这2个目录分别代表nutch的2种运行方式:部署模式及本地模式。

1、nutch.sh中关于2种运行方式的执行

if $local; then
# fix for the external Xerces lib issue with SAXParserFactory
NUTCH_OPTS="-Djavax.xml.parsers.DocumentBuilderFactory=com.sun.org.apache.xerces.internal.jaxp.DocumentBuilderFactoryImpl $NUTCH_OPTS"
EXEC_CALL="$JAVA $JAVA_HEAP_MAX $NUTCH_OPTS -classpath $CLASSPATH"
else
# check that hadoop can be found on the path
if [ $(which hadoop | wc -l ) -eq 0 ]; then
echo "Can't find Hadoop executable. Add HADOOP_HOME/bin to the path or run in local mode."
exit -1;
fi
# distributed mode
EXEC_CALL="hadoop jar $NUTCH_JOB"
fi # run it
exec $EXEC_CALL $CLASS "$@“

2、在deploy目录下执行命令即为deploy模式,local目录下执行命令即为local模式。

以下以inject为例,示范2种运行模式。

一、本地模式

1、基本用法:

$ bin/nutch inject
Usage: InjectorJob <url_dir> [-crawlId <id>]

用法一:未指定id

liaoliuqingdeMacBook-Air:local liaoliuqing$ bin/nutch inject urls
InjectorJob: starting at 2014-12-20 22:32:01
InjectorJob: Injecting urlDir: urls
InjectorJob: Using class org.apache.gora.hbase.store.HBaseStore as the Gora storage class.
InjectorJob: total number of urls rejected by filters: 0
InjectorJob: total number of urls injected after normalization and filtering: 1 Injector: finished at 2014-12-20 22:32:15, elapsed: 00:00:14

用法二:指定id

$ bin/nutch inject urls -crawlId 2
InjectorJob: starting at 2014-12-20 22:34:01
InjectorJob: Injecting urlDir: urls
InjectorJob: Using class org.apache.gora.hbase.store.HBaseStore as the Gora storage class.
InjectorJob: total number of urls rejected by filters: 0
InjectorJob: total number of urls injected after normalization and filtering: 1 Injector: finished at 2014-12-20 22:34:15, elapsed: 00:00:14

2、数据库中的数据变化

上述命令将在hbase数据库中新建一个表,表名为${id}_webpage,若未指定id,则表名为webpage.

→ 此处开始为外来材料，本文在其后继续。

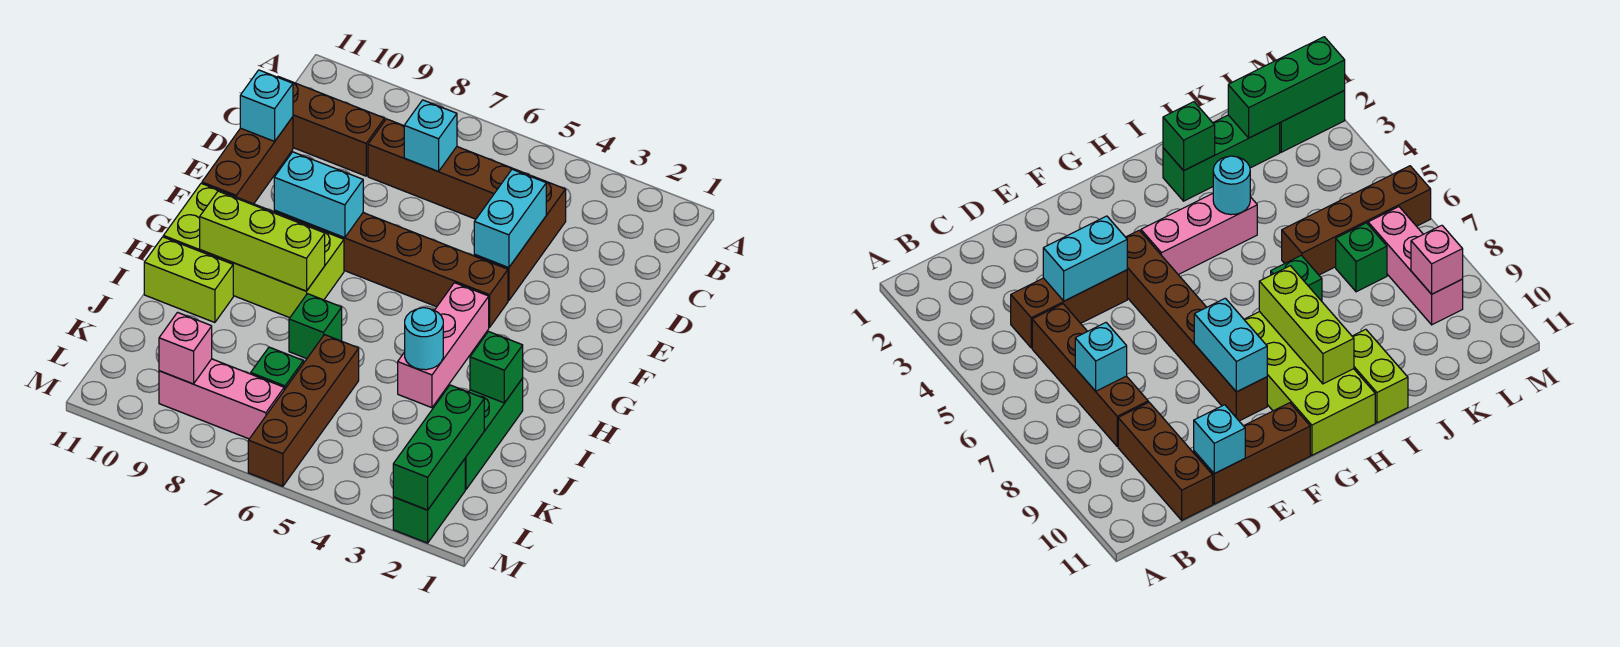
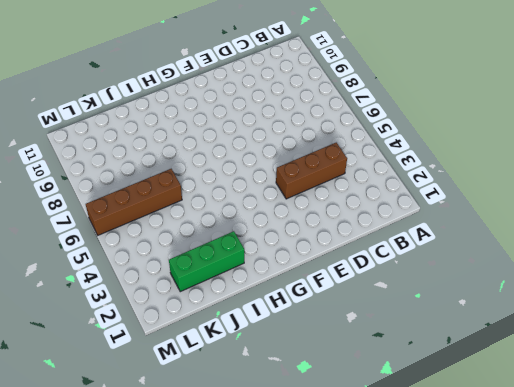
none -> brown brick C5:C8 level 1
none -> brown brick C9:C11 level 1
none -> brown brick D11:F11 level 1

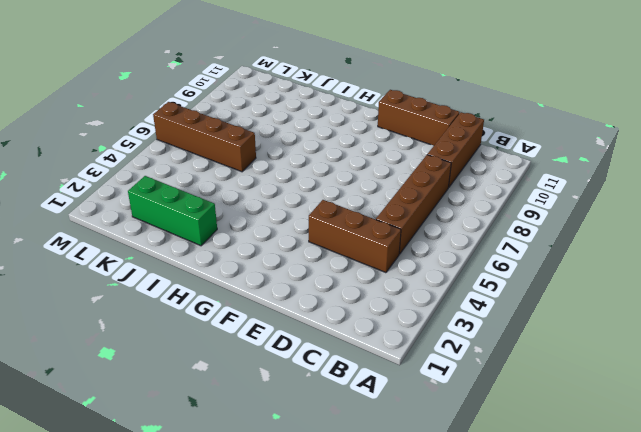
none -> brown brick F4:F9 level 1
none -> pink brick G4:I4 level 1
none -> lime brick G8:H11 level 1

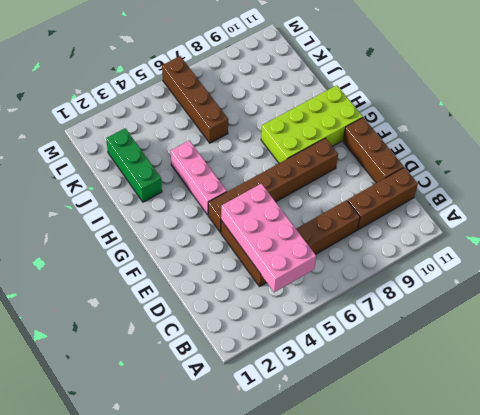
pink brick B4:E5 level 2 -> cyan brick D4:E4 level 2
none -> green brick I7 level 1
none -> lime brick I10:I11 level 1
none -> green brick K7 level 1

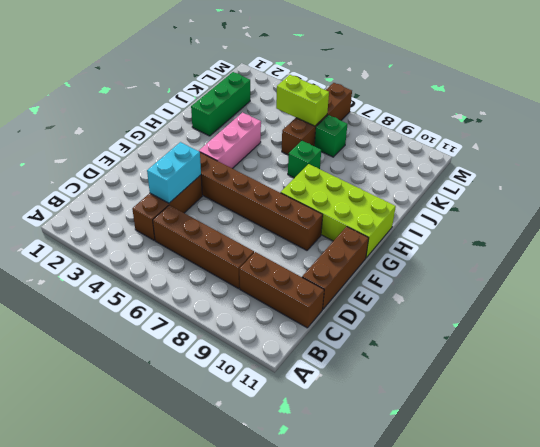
lime brick K5:K6 level 2 -> lime brick I10:I11 level 1
none -> green brick L2:M2 level 1
none -> pink brick L7:L9 level 1
none -> cyan brick C7 level 2

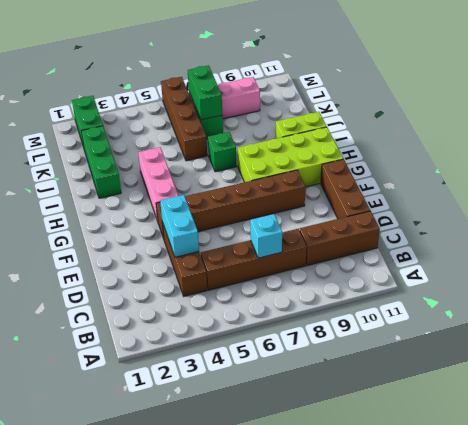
green brick K7:L7 level 2 -> none
none -> cyan brick D11 level 2
none -> cyan brick F8:F9 level 2
none -> lime brick H8:H10 level 2

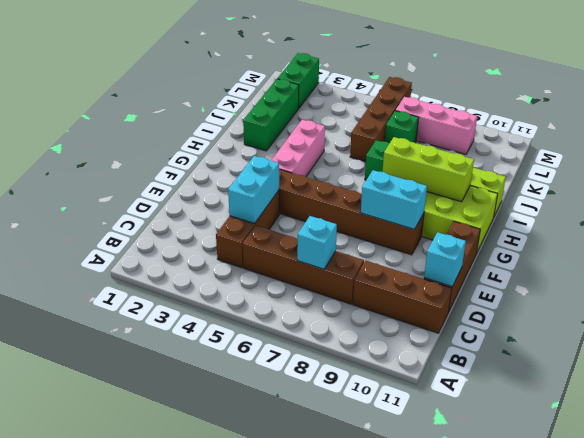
none -> green brick I2 level 2
none -> cyan round brick I4 level 2
none -> green brick K2:M2 level 2

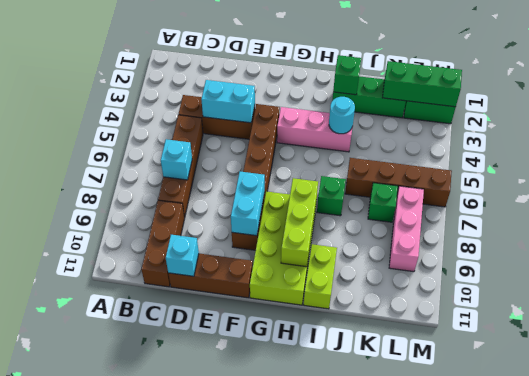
none -> pink brick L9 level 2

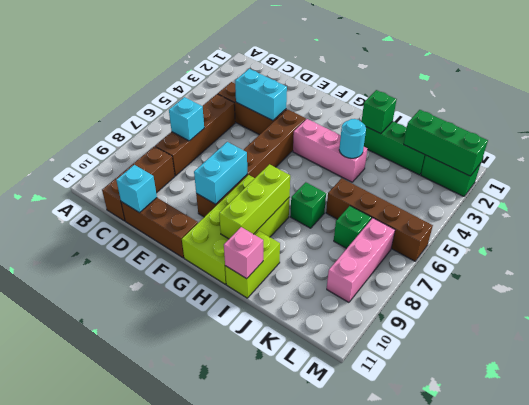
pink brick I11 level 2 -> pink brick L9 level 2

然后将urls目录中的文件内容写入表中,作为爬虫种子。

hbase(main):003:0> scan 'webpage'
ROW COLUMN+CELL
com.163.www:http/ column=f:fi, timestamp=1419085934952, value=\x00'\x8D\x00
com.163.www:http/ column=f:ts, timestamp=1419085934952, value=\x00\x00\x01Jh
\x1C\xBC7
com.163.www:http/ column=mk:_injmrk_, timestamp=1419085934952, value=y
com.163.www:http/ column=mk:dist, timestamp=1419085934952, value=0
com.163.www:http/ column=mtdt:_csh_, timestamp=1419085934952, value=?\x80\x0
0\x00
com.163.www:http/ column=s:s, timestamp=1419085934952, value=?\x80\x00\x00
1 row(s) in 0.6140 seconds

当再次执行inject命令时,会增加新的url进入表中。

3、其它运行脚本

where COMMAND is one of:
inject inject new urls into the database
hostinject creates or updates an existing host table from a text file
generate generate new batches to fetch from crawl db
fetch fetch URLs marked during generate
parse parse URLs marked during fetch
updatedb update web table after parsing
updatehostdb update host table after parsing
readdb read/dump records from page database
readhostdb display entries from the hostDB
elasticindex run the elasticsearch indexer
solrindex run the solr indexer on parsed batches
solrdedup remove duplicates from solr
parsechecker check the parser for a given url
indexchecker check the indexing filters for a given url
plugin load a plugin and run one of its classes main()
nutchserver run a (local) Nutch server on a user defined port
junit runs the given JUnit test
or
CLASSNAME run the class named CLASSNAME
Most commands print help when invoked w/o parameters.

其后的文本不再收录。